Date: Tue, 31 Jan 1995 12:39:23 CST
From: Scott Marshall (Scott@rednet.org)
Subject: New US attempts to run world economy
To: Multiple recipients of list ACTIV-L
(ACTIV-L@MIZZOU1.missouri.edu)
LONDON -- Over the past year, the Clinton administration has been engaged in some of the most ambitious U.S. foreign policy schemes since John Foster Dulles sought to girdle the earth with U.S.-led cold war blocs.
Today, "free" trade is the preferred weapon -- more effective than armies for opening up markets for transnational companies.
In the past year Clinton has sought to build capitalist trading blocks through the adoption of a new General Agreement on Tariffs and Trade (GATT), the North American Free Trade Agreement (NAFTA), the Asia-Pacific Economic Cooperation community (APEC) and ground-laying for an Americas Free Trade Area (AFTA) covering the western hemisphere.
APEC is the most ambitious. It embraces 18 Pacific Rim countries over an area forecasted to be the major industrial and market region of the future. It makes up half the world's economy, two-fifths of global trade. Its trade potential is indicated by the existing six-member Association of South East Asian Nations (ASEAN) which has a population of 340 million people and an import market of $226 billion. Towering beside ASEAN is China with an incalculable market.
In the latter part of 1993 President Clinton seized the initiative by calling an APEC summit meeting in Seattle.
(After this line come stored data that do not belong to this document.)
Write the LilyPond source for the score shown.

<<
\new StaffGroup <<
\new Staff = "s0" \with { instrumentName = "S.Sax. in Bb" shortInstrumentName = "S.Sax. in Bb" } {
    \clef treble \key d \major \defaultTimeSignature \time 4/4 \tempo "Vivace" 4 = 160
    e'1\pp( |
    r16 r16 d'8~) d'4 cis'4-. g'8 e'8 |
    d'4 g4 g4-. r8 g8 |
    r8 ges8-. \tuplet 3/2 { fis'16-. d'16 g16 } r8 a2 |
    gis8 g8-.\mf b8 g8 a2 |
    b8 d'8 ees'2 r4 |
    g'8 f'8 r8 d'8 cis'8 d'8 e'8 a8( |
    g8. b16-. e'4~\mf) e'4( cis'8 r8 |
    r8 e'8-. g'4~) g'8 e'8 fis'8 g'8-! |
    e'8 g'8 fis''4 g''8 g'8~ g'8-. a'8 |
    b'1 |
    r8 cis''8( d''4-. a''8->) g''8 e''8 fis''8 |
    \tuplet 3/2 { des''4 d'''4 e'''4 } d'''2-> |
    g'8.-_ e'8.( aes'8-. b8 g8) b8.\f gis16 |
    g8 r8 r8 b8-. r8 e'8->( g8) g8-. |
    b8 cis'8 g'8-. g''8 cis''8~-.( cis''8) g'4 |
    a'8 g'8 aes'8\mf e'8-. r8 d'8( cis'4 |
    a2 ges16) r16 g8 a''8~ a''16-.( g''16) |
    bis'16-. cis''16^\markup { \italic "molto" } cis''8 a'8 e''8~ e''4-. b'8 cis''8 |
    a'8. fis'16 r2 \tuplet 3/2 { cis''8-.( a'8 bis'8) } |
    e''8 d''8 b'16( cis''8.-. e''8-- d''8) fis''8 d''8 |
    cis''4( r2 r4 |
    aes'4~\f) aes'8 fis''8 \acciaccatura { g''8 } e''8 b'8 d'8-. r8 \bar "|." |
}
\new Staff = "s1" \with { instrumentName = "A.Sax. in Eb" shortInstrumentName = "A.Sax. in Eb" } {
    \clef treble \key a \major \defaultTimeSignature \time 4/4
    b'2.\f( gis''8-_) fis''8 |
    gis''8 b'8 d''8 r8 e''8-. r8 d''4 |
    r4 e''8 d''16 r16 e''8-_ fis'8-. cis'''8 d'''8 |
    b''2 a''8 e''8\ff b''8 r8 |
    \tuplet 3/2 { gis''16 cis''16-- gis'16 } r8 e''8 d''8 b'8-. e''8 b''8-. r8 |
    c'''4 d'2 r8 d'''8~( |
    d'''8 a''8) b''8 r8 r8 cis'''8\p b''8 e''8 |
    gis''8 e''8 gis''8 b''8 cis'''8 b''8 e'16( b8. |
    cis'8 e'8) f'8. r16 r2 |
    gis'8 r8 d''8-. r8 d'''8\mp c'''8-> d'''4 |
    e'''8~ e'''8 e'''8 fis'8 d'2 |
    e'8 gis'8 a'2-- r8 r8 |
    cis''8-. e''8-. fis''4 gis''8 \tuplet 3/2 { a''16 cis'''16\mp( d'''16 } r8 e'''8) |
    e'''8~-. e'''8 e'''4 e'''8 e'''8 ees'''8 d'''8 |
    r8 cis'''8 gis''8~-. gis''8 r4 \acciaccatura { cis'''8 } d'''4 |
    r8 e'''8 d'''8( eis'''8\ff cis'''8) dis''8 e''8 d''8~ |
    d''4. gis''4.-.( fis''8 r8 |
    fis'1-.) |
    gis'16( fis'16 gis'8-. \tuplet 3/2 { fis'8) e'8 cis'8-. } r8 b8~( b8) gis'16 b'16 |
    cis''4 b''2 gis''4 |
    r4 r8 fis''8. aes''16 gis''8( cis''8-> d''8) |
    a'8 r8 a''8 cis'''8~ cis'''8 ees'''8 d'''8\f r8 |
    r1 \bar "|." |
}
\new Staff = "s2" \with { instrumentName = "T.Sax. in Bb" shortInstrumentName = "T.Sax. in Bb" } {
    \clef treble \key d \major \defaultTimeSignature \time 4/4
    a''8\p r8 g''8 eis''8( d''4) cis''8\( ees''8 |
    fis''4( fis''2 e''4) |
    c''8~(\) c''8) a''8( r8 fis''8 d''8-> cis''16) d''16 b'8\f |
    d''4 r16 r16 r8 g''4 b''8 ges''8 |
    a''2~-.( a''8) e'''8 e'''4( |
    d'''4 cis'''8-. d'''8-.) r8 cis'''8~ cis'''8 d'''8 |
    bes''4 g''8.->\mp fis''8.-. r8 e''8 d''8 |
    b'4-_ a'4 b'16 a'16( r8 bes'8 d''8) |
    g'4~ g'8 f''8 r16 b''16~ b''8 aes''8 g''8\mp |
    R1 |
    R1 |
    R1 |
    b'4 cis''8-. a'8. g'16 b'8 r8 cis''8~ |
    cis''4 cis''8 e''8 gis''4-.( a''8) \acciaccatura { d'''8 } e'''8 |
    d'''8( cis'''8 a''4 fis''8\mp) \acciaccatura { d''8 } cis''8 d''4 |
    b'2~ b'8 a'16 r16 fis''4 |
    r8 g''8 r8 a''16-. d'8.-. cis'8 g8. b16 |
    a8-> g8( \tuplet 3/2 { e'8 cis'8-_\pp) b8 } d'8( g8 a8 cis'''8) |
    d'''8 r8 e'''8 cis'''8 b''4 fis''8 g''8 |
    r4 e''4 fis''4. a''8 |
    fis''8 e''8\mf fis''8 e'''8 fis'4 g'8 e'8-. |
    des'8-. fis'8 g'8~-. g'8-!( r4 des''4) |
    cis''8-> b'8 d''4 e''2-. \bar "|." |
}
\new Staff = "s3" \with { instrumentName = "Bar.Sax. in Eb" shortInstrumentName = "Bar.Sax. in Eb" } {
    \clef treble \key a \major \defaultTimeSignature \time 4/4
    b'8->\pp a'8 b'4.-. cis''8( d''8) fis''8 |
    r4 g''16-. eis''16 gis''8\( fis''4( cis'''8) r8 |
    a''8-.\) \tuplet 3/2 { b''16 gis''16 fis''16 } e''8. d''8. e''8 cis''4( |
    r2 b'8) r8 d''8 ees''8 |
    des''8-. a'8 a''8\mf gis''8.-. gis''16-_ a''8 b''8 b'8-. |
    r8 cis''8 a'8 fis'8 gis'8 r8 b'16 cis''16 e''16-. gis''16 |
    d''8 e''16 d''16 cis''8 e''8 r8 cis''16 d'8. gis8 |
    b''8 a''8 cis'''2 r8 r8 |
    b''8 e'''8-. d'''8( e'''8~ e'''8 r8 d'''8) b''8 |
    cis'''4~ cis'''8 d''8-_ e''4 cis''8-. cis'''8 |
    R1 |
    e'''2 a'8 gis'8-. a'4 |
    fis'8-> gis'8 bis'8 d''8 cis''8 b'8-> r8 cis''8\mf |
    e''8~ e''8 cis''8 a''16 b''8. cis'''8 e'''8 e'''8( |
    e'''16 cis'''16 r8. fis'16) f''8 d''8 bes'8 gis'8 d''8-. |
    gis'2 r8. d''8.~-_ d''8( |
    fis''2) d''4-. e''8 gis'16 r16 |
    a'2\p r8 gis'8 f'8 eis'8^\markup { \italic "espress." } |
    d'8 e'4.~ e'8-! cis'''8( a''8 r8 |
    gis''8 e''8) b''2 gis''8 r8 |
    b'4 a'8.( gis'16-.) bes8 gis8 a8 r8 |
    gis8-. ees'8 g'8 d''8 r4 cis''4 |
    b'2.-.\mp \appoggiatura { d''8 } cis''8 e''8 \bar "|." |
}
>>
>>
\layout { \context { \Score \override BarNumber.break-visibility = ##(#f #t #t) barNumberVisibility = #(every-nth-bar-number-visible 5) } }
Last November the first planning forum was held in Jakarta. It set forth an APEC program for the removal of all trade barriers by developed member countries by the year 2010 and of barriers by developing member countries by 2020.
A month later, in December, Clinton called a 34-nation summit in Miami, including all the countries of the western hemisphere except Cuba. Projected was a free trade area encompassing 850 million people, or 13 percent of the world's population, with a buying power annually of $13 trillion in goods and services -- the mere thought of which makes the eyes of U.S. transnational executives glisten.
Concentration on the Pacific Rim and the western hemisphere does not mean any withdrawal of U.S. interests from Europe or the rest of the world. The European Union, however, is a major rival block. In the Asia/Pacific region and the Americas, the U.S. hopes to shape the order of at least two-thirds of the world.
However, there is resistance to U.S. plans. Malaysia's Prime Minister Mahathir opposed any reintroduction of foreign control in Asia. He declared the APEC discussion non-binding and rejected the setting of a timetable for removing protection of his economy or others.
Other APEC countries, especially China, Japan and Thailand, have the same attitude as Malaysia. China recently denounced U.S. stalling over China's entry to GATT as due to U.S. fear that the "rapidly growing Chinese would enable Chinato join hands with developing countries to threaten U.S. dominant status in the world economy." A current dispute over alleged Chinese pirating of U.S. patents is charged by China as a U.S. effort to "pry oven China's financial, insurance, telecommunications, transport and other service markets for entry of its own companies."
In Latin America the U.S. is confronted by equally difficult problems. On Jan. 1st a step toward a South American Free Trade Area, with Brazil as its center, was taken. It includes Brazil, Argentina, Paraguay and Uruguay. The Brazilian ambassador to London, Rubens Barbosa, said that if South American countries joined NAFTA they "would lose their capacity for adopting autonomous policies insensitive areas such as investment, services and intellectual property."
The coming decade will be one of disorderly struggles, with free trade and national sovereignty in conflict, as the U.S. tries to impose its order on the world.